Comunque sia, la buona notizia è che riusciremo a scoprire cos’è successo, di chi è la colpa di tutto e perchè. Già, beh, grazie, e di cosa stiamo parlando?, mi staranno chiedendo coloro che non hanno potuto (o voluto) vedere i primi 13 episodi. E’ presto detto. La domanda, infatti, su cui si basa la trama di The Killing è la seguente: who killed Rosie Larsen? Ossia, chi ha ucciso Rosie Larsen?
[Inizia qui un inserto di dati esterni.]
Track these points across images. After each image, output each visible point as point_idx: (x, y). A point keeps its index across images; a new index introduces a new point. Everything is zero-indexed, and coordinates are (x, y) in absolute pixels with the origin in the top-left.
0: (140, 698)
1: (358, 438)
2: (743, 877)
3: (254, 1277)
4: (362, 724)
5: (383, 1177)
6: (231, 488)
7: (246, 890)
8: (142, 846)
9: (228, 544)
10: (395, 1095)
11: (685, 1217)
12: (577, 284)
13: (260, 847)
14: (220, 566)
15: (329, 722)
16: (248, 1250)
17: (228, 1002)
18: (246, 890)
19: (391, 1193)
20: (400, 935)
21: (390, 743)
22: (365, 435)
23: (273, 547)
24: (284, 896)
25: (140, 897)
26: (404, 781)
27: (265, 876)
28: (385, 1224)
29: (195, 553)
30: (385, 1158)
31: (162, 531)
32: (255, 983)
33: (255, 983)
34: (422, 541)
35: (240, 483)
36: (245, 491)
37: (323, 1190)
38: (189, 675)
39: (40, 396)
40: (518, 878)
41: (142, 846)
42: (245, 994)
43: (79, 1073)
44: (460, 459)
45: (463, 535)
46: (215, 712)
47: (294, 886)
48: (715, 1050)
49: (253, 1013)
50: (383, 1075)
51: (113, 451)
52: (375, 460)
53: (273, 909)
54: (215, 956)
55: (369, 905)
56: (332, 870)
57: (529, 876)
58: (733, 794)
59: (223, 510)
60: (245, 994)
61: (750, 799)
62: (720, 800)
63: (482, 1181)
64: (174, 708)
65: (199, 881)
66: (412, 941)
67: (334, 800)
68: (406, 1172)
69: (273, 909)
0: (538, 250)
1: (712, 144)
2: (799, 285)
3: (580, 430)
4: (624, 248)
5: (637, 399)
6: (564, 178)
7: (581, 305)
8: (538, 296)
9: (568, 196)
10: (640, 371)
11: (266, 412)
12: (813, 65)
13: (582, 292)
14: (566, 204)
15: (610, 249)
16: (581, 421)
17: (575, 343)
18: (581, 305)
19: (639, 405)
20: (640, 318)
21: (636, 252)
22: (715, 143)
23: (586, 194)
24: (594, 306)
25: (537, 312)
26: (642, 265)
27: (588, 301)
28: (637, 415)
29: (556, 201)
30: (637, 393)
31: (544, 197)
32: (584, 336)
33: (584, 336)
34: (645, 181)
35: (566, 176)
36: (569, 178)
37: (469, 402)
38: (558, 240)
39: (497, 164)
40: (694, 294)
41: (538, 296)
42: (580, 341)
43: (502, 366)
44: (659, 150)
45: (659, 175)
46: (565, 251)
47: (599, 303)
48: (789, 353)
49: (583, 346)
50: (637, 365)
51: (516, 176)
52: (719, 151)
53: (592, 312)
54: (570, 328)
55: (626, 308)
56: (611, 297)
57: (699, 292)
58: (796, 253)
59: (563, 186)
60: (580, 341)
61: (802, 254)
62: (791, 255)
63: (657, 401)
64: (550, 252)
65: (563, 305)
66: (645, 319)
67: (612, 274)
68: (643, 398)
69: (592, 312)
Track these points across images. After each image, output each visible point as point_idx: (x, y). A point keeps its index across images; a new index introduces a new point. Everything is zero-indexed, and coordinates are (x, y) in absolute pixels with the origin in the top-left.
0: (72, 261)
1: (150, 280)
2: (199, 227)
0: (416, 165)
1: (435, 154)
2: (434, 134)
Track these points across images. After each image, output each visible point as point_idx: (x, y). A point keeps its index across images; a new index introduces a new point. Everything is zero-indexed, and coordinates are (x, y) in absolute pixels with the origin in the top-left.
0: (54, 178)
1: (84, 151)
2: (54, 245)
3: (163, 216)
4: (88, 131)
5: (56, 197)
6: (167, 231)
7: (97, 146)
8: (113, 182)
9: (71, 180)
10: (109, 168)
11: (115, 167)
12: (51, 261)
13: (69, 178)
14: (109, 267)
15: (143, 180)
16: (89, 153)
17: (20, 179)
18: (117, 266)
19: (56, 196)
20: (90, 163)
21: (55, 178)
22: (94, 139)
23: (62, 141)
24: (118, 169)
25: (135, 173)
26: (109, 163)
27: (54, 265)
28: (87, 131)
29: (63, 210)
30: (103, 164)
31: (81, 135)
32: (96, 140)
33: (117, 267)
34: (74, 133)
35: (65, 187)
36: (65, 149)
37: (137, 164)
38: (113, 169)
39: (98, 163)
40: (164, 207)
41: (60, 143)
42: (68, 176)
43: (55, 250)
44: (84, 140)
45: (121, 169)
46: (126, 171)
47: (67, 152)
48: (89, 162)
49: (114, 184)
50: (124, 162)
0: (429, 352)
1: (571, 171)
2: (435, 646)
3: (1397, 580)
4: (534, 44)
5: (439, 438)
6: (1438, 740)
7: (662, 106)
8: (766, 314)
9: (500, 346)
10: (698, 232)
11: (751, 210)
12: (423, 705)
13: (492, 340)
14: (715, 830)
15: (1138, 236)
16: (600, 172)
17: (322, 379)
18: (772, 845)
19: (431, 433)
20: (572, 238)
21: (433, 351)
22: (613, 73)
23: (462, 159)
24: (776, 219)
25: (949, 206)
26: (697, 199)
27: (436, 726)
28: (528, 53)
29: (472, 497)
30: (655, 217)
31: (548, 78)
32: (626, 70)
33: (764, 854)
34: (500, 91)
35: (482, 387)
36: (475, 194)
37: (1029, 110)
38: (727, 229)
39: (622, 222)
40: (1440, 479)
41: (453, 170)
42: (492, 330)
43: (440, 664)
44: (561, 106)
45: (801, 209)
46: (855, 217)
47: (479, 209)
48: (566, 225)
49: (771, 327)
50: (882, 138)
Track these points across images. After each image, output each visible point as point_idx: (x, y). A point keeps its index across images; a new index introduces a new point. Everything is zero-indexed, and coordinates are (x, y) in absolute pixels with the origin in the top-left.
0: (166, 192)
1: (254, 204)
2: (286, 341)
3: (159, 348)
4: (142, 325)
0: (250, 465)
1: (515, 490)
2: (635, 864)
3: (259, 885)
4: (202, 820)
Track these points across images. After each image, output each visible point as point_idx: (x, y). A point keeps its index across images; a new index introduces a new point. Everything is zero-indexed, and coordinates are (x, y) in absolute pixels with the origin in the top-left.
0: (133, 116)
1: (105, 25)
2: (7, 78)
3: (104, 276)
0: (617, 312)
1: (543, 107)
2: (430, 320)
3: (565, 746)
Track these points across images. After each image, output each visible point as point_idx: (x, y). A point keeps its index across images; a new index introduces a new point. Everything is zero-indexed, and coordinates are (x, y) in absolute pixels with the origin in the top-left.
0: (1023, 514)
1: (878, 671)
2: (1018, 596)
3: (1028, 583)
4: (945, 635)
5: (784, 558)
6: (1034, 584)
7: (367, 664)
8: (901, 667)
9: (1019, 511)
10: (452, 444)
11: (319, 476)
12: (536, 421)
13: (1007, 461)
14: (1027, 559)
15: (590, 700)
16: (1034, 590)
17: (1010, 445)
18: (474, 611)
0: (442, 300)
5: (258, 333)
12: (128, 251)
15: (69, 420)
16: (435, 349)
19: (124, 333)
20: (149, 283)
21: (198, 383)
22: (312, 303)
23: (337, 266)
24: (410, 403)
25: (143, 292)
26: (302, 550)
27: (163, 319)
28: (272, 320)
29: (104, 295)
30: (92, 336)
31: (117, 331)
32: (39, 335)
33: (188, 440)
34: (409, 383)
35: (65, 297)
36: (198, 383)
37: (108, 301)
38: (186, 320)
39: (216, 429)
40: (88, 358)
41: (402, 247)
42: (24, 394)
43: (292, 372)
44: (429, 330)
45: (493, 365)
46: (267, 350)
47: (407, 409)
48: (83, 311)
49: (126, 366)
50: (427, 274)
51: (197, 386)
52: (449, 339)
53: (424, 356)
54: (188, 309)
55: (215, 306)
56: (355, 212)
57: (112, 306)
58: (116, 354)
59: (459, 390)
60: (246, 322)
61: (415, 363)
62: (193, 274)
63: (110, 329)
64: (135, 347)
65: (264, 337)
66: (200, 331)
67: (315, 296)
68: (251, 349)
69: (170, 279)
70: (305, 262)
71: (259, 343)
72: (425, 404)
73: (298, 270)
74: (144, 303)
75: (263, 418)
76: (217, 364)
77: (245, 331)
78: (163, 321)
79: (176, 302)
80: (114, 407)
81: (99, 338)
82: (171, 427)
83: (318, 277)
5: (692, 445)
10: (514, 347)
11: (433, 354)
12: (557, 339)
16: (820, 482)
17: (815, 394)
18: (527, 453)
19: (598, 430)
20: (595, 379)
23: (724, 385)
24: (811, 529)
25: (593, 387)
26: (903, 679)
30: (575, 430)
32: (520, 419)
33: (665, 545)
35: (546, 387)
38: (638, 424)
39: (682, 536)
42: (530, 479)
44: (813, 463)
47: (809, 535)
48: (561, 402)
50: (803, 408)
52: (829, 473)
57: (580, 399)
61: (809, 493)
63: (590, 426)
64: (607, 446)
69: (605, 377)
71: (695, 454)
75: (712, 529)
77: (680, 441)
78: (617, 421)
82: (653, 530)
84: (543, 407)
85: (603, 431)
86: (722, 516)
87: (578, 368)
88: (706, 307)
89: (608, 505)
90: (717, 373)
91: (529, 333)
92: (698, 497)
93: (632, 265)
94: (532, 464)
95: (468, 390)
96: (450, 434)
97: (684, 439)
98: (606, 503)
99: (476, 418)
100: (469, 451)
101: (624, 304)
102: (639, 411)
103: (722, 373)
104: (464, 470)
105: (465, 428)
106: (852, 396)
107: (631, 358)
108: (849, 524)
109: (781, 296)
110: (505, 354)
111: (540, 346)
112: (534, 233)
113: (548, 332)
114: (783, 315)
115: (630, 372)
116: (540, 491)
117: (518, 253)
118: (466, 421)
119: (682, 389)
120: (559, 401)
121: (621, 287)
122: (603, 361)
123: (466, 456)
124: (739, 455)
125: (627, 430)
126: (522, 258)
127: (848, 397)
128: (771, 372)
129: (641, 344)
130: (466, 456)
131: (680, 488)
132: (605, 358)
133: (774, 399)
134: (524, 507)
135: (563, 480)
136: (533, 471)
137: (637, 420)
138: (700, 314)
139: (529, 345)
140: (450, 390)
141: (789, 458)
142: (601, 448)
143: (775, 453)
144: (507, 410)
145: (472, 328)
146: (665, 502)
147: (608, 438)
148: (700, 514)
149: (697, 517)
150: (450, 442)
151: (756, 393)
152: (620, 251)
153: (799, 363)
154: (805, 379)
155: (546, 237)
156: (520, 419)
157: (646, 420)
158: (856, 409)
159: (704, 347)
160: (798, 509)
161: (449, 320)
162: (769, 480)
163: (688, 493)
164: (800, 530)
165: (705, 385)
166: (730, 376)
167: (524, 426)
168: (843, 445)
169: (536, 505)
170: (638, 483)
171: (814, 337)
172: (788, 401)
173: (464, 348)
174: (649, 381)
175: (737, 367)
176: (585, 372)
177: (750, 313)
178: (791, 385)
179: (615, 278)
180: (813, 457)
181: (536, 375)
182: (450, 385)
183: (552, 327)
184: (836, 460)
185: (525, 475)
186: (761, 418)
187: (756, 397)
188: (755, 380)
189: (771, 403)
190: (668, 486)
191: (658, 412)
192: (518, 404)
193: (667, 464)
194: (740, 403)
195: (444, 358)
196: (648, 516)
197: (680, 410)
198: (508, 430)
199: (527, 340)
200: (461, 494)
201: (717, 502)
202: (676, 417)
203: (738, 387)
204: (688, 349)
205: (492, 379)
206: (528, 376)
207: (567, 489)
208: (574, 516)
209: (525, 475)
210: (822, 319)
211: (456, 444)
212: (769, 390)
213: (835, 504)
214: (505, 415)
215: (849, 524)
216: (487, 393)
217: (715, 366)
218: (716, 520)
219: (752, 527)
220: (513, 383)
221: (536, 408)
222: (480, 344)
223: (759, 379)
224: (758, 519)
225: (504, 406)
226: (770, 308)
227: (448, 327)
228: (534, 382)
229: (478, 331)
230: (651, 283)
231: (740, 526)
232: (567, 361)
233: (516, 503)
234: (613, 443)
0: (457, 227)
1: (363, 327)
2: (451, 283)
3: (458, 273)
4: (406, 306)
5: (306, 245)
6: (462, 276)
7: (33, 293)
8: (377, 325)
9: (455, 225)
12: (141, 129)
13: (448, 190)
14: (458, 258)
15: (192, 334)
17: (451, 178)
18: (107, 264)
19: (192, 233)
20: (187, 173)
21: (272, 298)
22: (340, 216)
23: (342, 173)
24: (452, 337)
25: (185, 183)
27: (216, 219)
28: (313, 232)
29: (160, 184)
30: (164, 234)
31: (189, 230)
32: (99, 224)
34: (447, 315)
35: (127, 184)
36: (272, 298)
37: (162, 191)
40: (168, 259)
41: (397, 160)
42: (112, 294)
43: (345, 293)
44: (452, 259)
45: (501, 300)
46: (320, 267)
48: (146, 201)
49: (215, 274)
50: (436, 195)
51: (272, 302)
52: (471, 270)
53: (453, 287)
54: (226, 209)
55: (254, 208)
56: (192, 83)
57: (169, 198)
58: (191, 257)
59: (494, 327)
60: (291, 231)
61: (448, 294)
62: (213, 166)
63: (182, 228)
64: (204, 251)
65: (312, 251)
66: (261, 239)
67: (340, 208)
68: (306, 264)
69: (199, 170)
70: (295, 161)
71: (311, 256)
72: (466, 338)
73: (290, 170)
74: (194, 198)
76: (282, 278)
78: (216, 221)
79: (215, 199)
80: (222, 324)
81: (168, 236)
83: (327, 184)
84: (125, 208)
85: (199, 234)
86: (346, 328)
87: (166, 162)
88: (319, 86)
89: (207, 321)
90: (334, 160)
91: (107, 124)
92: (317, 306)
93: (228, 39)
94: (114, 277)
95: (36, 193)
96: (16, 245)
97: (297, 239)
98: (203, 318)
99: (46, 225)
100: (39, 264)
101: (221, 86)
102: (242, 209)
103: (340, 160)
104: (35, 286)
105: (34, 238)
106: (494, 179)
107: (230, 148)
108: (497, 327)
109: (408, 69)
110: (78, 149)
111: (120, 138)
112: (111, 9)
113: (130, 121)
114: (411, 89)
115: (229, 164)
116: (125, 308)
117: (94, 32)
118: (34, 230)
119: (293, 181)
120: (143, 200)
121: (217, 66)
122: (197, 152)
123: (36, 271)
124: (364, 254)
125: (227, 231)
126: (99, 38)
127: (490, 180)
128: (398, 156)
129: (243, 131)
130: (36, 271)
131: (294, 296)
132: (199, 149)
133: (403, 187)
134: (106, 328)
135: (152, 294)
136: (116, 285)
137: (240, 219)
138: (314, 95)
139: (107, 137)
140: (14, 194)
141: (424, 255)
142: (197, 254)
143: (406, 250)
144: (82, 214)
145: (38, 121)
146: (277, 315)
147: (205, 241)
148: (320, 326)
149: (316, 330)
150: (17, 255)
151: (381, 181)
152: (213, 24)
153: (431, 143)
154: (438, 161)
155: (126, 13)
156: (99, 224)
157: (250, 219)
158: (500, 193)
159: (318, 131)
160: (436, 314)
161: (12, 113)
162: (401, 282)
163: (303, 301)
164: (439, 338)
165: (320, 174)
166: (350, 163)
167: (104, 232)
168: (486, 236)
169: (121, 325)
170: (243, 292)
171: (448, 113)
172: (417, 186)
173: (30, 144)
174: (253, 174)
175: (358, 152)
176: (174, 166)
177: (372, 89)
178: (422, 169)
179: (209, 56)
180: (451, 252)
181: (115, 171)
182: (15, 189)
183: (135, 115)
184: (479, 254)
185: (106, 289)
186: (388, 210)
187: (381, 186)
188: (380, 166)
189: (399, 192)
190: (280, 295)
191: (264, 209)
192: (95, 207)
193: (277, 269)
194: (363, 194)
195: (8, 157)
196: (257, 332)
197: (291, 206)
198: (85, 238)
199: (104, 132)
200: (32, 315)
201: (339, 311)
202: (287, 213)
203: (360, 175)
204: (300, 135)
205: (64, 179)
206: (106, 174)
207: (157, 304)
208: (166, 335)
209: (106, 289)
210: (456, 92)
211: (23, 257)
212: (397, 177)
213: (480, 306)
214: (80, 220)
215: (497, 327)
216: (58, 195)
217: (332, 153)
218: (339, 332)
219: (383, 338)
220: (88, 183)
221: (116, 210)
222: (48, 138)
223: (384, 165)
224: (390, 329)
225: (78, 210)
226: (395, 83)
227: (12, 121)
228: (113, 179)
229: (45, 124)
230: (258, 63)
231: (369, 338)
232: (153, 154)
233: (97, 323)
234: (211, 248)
Lo so, molti fra voi avranno già alzato il pelo indignandosi per la frase in questione che troppo immediatamente richiama al nostro cervello un’altro identico quesito: chi ha ucciso Laura Palmer? Un vero e proprio tormentone che diede il via al successo del telefilm I Segreti Di Twin Peaks, ideato da quel gran genio di David Lynch. Era l’inizio degli anni Novanta e per la durata di due sole stagioni (per un totale di 30 episodi) la serie ci metteva di fronte al fatto che il cadavere di una certa Laura Palmer era stato trovato sulla riva di un lago di una tranquilla cittadina chiamata Twin Peaks, gettando così la famiglia di lei, gli amici, le autorità e tutti nello sconforto più totale, con tutte le conseguenza del caso fino alla risoluzione dell’omicidio. Ora, passati dieci anni, ci ritroviamo di fronte allo stesso enigma, soltanto che la ragazza in questione si chiama Rosie Larsen. Ci tengo, però, a tranquillizzarvi. The killing (che è il remake della serie danese Forbrydelsen, tra l’altro acclamatissima) non è il rifacimento di Twin Peaks in chiave moderna. Sicuramente ce lo ricorderà per certi versi, ma i personaggi, i luoghi, le dinamiche (compreso il finale) sono assai diversi e affrontati in maniera differente.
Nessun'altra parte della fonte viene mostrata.